EXERCISE REQUIREMENTS
Scan the entries line by line and return those with "رسالت".

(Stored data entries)
== Segment start ==

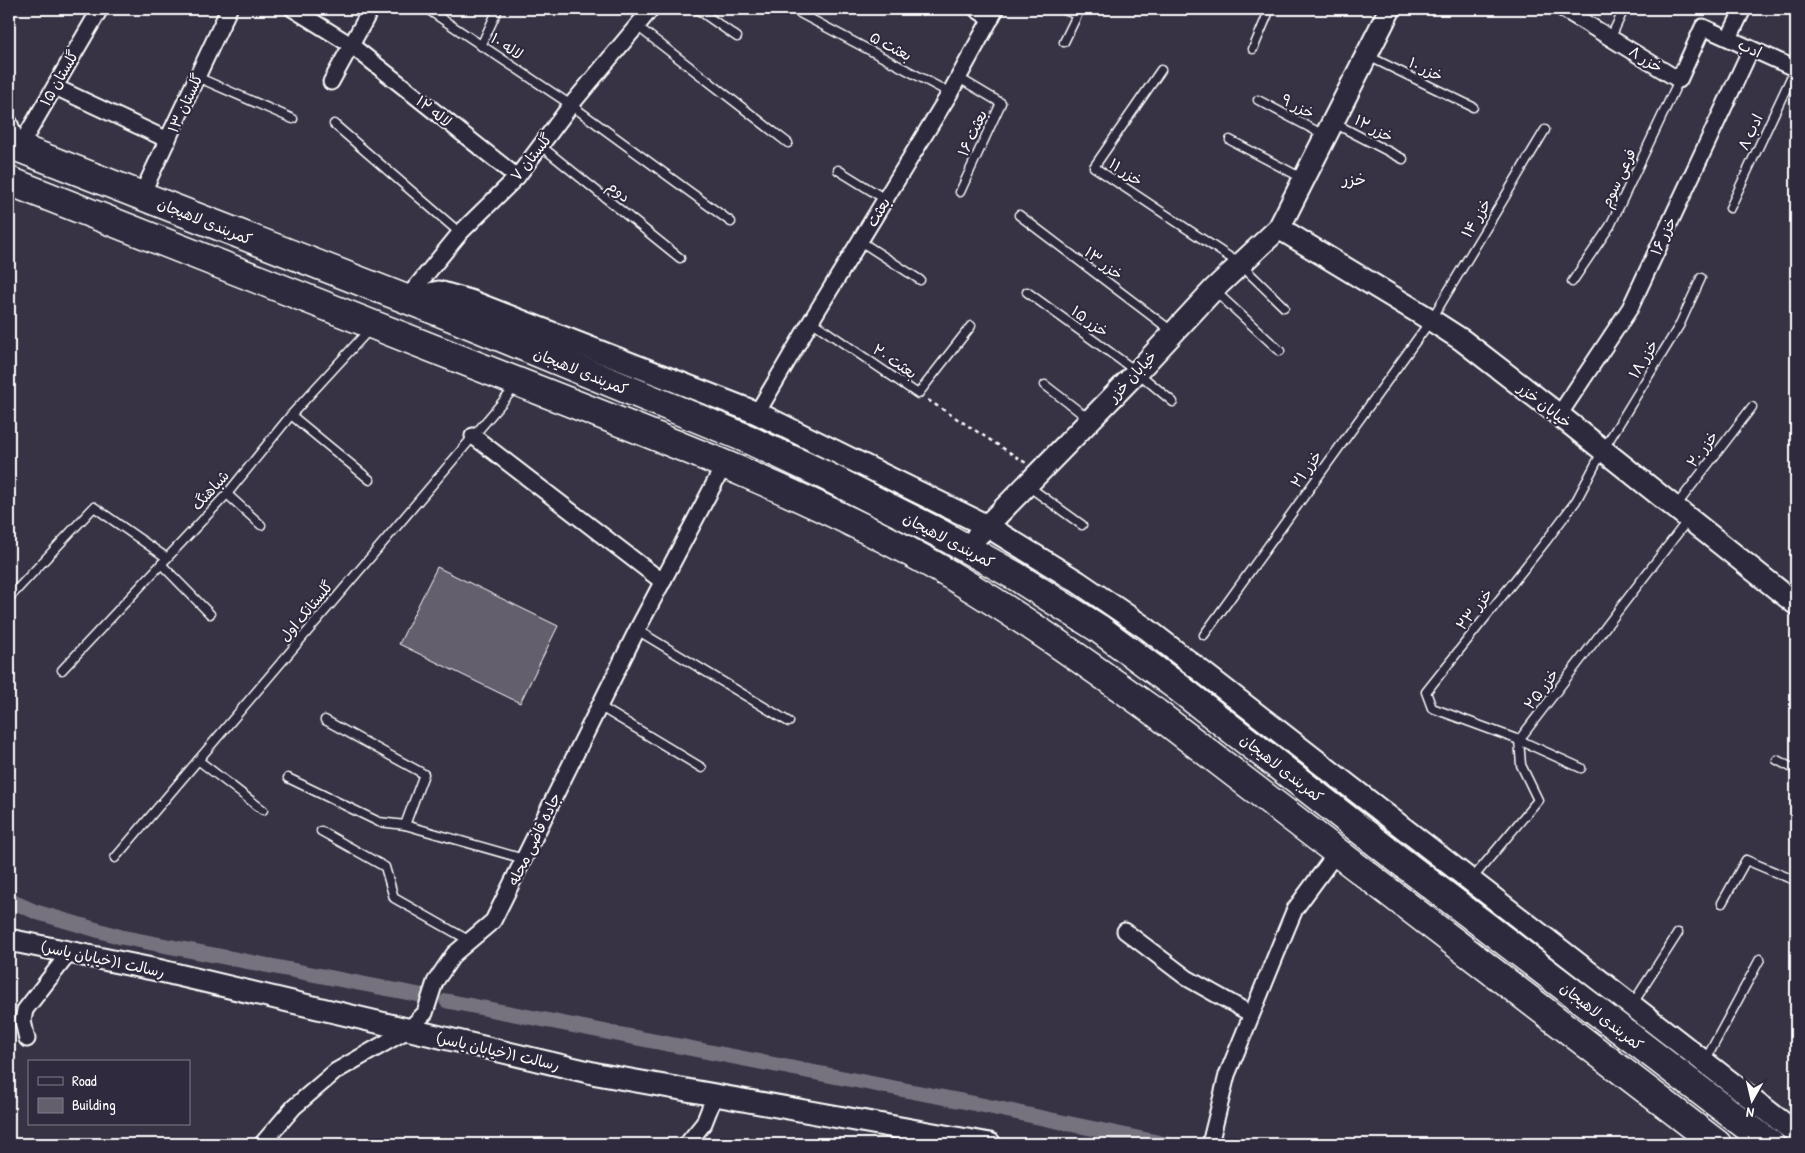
<svg xmlns="http://www.w3.org/2000/svg" width="1805" height="1153" font-family="'Patrick Hand','Playpen Sans Arabic',sans-serif">
<style>
.lines{fill:none;stroke-linecap:round;stroke-linejoin:round}
.canal{stroke:#76737f;stroke-width:15}
.building{fill:#635f6d;stroke:#fff}
.lane-casing{stroke:#fff;stroke-width:11}
.street-casing{stroke:#fff;stroke-width:19}
.secondary-casing{stroke:#fff;stroke-width:25}
.highway-casing{stroke:#fff;stroke-width:31}
.path{stroke:#fff;stroke-width:2.5;stroke-dasharray:4 4;stroke-linecap:butt}
.lane{stroke:#2f2a3d;stroke-width:8}
.street{stroke:#2f2a3d;stroke-width:15}
.secondary{stroke:#2f2a3d;stroke-width:21}
.highway{stroke:#2f2a3d;stroke-width:28}
.labels{text-anchor:middle;dominant-baseline:central;stroke-width:4.5;stroke-linejoin:round;paint-order:stroke}
.street-label{font-size:15px;fill:#fff;stroke:#2f2a3d}
.neighbourhood-label{font-size:16px;fill:#fff;stroke:#2f2a3d}
</style>
<rect width="100%" height="100%" fill="#373345"/>
<filter id="ink" filterUnits="userSpaceOnUse"><feTurbulence type="fractalNoise" baseFrequency=".02" numOctaves="2"/><feDisplacementMap in="SourceGraphic" scale="10" xChannelSelector="R" yChannelSelector="G"/><feConvolveMatrix kernelMatrix="1 2 1 2 8 2 1 2 1" color-interpolation-filters="sRGB"/></filter>
<g filter="url(#ink)">
<g class="lines">
<g class="canal">
<polyline points="9,900 36,912 121,937 420,995"/>
<polyline points="447,1001 967,1102 1166,1144"/>
</g>
</g>
<polygon class="building" points="437,567 558,626 520,703 399,644"/>
<g class="lines">
<defs>
<g id="lane">
<polyline points="427,9 571,105 731,222"/>
<polyline points="697,9 737,37"/>
<polyline points="792,9 950,93"/>
<polyline points="1062,9 1077,15"/>
<polyline points="637,26 788,143"/>
<polyline points="1611,37 1624,9"/>
<polyline points="1064,42 1080,9"/>
<polyline points="481,46 498,9"/>
<polyline points="1253,49 1270,9"/>
<polyline points="1368,56 1473,107"/>
<polyline points="1161,70 1094,167 1240,264 1284,307"/>
<polyline points="197,77 293,119"/>
<polyline points="959,78 1001,103 960,192"/>
<polyline points="1258,100 1324,135"/>
<polyline points="1334,123 1403,159"/>
<polyline points="334,124 460,233"/>
<polyline points="1230,140 1302,178"/>
<polyline points="541,146 680,258"/>
<polyline points="838,170 885,199"/>
<polyline points="1730,208 1795,69"/>
<polyline points="1019,215 1173,332"/>
<polyline points="860,241 920,280"/>
<polyline points="1572,282 1610,226 1679,80"/>
<polyline points="1215,291 1280,351"/>
<polyline points="1027,292 1137,372 1173,402"/>
<polyline points="811,321 918,394 971,326"/>
<polyline points="1045,385 1089,419"/>
<polyline points="291,415 370,480"/>
<polyline points="1028,486 1082,525"/>
<polyline points="227,494 261,525"/>
<polyline points="1676,506 1752,407"/>
<polyline points="161,564 210,614"/>
<polyline points="9,598 94,507 167,558"/>
<polyline points="637,630 789,722"/>
<polyline points="1204,635 1431,320 1545,130"/>
<polyline points="62,670 227,494 291,415 369,330"/>
<polyline points="599,706 702,768"/>
<polyline points="325,720 424,774 405,825"/>
<polyline points="198,760 263,810"/>
<polyline points="1777,760 1796,770"/>
<polyline points="1581,768 1519,740 1432,708 1426,692 1546,541 1576,501 1603,450 1679,326 1701,278"/>
<polyline points="288,778 379,822 405,825 524,859"/>
<polyline points="321,831 385,867 394,898 470,941"/>
<polyline points="115,858 516,386"/>
<polyline points="1472,879 1538,800 1521,765 1519,740 1687,521"/>
<polyline points="1722,903 1746,860 1796,881"/>
<polyline points="1632,1005 1678,933"/>
<polyline points="1705,1061 1760,959"/>
</g>
<g id="street">
<polyline points="293,9 351,45 517,177"/>
<polyline points="976,9 991,19"/>
<polyline points="1563,9 1679,80 1703,27 1796,69"/>
<polyline points="1729,38 1743,9"/>
<polyline points="331,82 371,9"/>
<polyline points="55,87 168,140"/>
<polyline points="9,122 19,148"/>
<polyline points="19,148 100,9"/>
<polyline points="141,196 229,9"/>
<polyline points="406,299 460,233 517,177 571,105 651,9"/>
<polyline points="757,413 811,321 950,93 996,9"/>
<polyline points="1559,415 1630,308 1751,49"/>
<polyline points="473,436 663,582"/>
<polyline points="1125,931 1187,978 1251,1014"/>
<polyline points="27,1039 23,1021 25,1010 70,952"/>
<polyline points="262,1144 294,1107 336,1071 408,1030 425,1013 435,982 454,954 493,921 637,630 724,465"/>
<polyline points="687,1144 704,1123 715,1095"/>
<polyline points="1210,1144 1227,1075 1287,928 1295,909 1337,852"/>
</g>
<g id="secondary">
<polyline points="1279,228 1431,320 1462,340 1559,415 1796,604"/>
<polyline points="406,299 439,292 470,301 757,413 987,526 1078,582 1147,629 1796,1133"/>
<polyline points="977,536 1137,372 1214,289 1279,228 1390,9"/>
<polyline points="9,940 157,970 597,1074 990,1144"/>
</g>
<g id="highway">
<polyline points="9,144 442,313 743,437 824,475 937,532 1017,577 1098,628 1179,688 1395,857 1770,1144"/>
<path d="M9 181C171 245 333 309 495 373 642 431 790 485 928 562 1008 607 1082 660 1156 713L1717 1144"/>
</g>
</defs>
<use href="#lane" class="lane-casing"/>
<use href="#street" class="street-casing"/>
<use href="#secondary" class="secondary-casing"/>
<use href="#highway" class="highway-casing"/>
<polyline class="path" points="928,400 1026,463"/>
<use href="#lane" class="lane"/>
<use href="#street" class="street"/>
<use href="#secondary" class="secondary"/>
<use href="#highway" class="highway"/>
</g>
</g>
<g class="labels">
<g class="street-label">
<text transform="translate(507 46) rotate(33)">لاله ۱۰</text>
<text transform="translate(891 46) rotate(28)">بعثت ۵</text>
<text transform="translate(1750 48) rotate(25)">ادب</text>
<text transform="translate(1646 59) rotate(32)">خزر ۸</text>
<text transform="translate(1426 69) rotate(26)">خزر ۱۰</text>
<text transform="translate(59 78) rotate(-60)">گلستان ۱۵</text>
<text transform="translate(185 103) rotate(-65)">گلستان ۱۳</text>
<text transform="translate(1298 106) rotate(28)">خزر ۹</text>
<text transform="translate(434 111) rotate(38)">لاله ۱۲</text>
<text transform="translate(1374 128) rotate(28)">خزر ۱۲</text>
<text transform="translate(1750 132) rotate(-65)">ادب ۸</text>
<text transform="translate(972 133) rotate(-65)">بعثت ۱۶</text>
<text transform="translate(531 157) rotate(-51)">گلستان ۷</text>
<text transform="translate(1126 172) rotate(34)">خزر ۱۱</text>
<text transform="translate(1618 178) rotate(-65)">فرعی سوم</text>
<text transform="translate(619 191) rotate(39)">دوم</text>
<text transform="translate(878 212) rotate(-59)">بعثت</text>
<text transform="translate(1476 218) rotate(-59)">خزر ۱۴</text>
<text transform="translate(205 221) rotate(22)">کمربندی لاهیجان</text>
<text transform="translate(1663 236) rotate(-65)">خزر ۱۶</text>
<text transform="translate(1104 263) rotate(37)">خزر ۱۳</text>
<text transform="translate(1090 321) rotate(36)">خزر ۱۵</text>
<text transform="translate(1643 359) rotate(-59)">خزر ۱۸</text>
<text transform="translate(895 361) rotate(34)">بعثت ۲۰</text>
<text transform="translate(581 371) rotate(22)">کمربندی لاهیجان</text>
<text transform="translate(1132 376) rotate(-47)">خیابان خزر</text>
<text transform="translate(1545 405) rotate(38)">خیابان خزر</text>
<text transform="translate(1702 449) rotate(-53)">خزر ۲۰</text>
<text transform="translate(1306 469) rotate(-54)">خزر ۲۱</text>
<text transform="translate(210 490) rotate(-48)">شباهنگ</text>
<text transform="translate(949 540) rotate(28)">کمربندی لاهیجان</text>
<text transform="translate(1474 609) rotate(-51)">خزر ۲۳</text>
<text transform="translate(306 611) rotate(-50)">گلستانک اول</text>
<text transform="translate(1541 689) rotate(-53)">خزر ۲۵</text>
<text transform="translate(1282 768) rotate(38)">کمربندی لاهیجان</text>
<text transform="translate(534 839) rotate(-64)">جاده قاضی محله</text>
<text transform="translate(103 959) rotate(12)">رسالت ۱(خیابان یاسر)</text>
<text transform="translate(1602 1016) rotate(38)">کمربندی لاهیجان</text>
<text transform="translate(498 1051) rotate(13)">رسالت ۱(خیابان یاسر)</text>
</g>
<g class="neighbourhood-label">
<text x="1354" y="179">خزر</text>
</g>
</g>
<rect width="1805" height="1153" fill="none" stroke="#2f2a3d" stroke-width="30"/>
<rect x="15" y="15" width="1775" height="1123" fill="none" stroke="#fff" stroke-width="2" filter="url(#ink)"/>
<rect x="28" y="1060" width="162" height="65" fill="#2f2a3d" stroke="#827f8b"/>
<rect x="38" y="1077" width="25" height="8" fill="#2f2a3d" stroke="#827f8b"/>
<text x="72" y="1086" font-size="15" fill="#ffffff">Road</text>
<rect x="38" y="1098" width="25" height="15" fill="#635f6d" stroke="#827f8b"/>
<text x="72" y="1110" font-size="15" fill="#ffffff">Building</text>
<g transform="translate(1752 1100) rotate(188)" stroke="#2f2a3d" stroke-width="4" paint-order="stroke">
<path d="M0-4L9 19L0 12L-9 19Z" fill="#ffffff"/>
<text y="-8" font-size="14" font-weight="bold" text-anchor="middle" fill="#ffffff">N</text>
</g>
</svg>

== Segment end ==

SOLUTION FOR THIS PROBLEM
<text transform="translate(103 959) rotate(12)">رسالت ۱(خیابان یاسر)</text>
<text transform="translate(498 1051) rotate(13)">رسالت ۱(خیابان یاسر)</text>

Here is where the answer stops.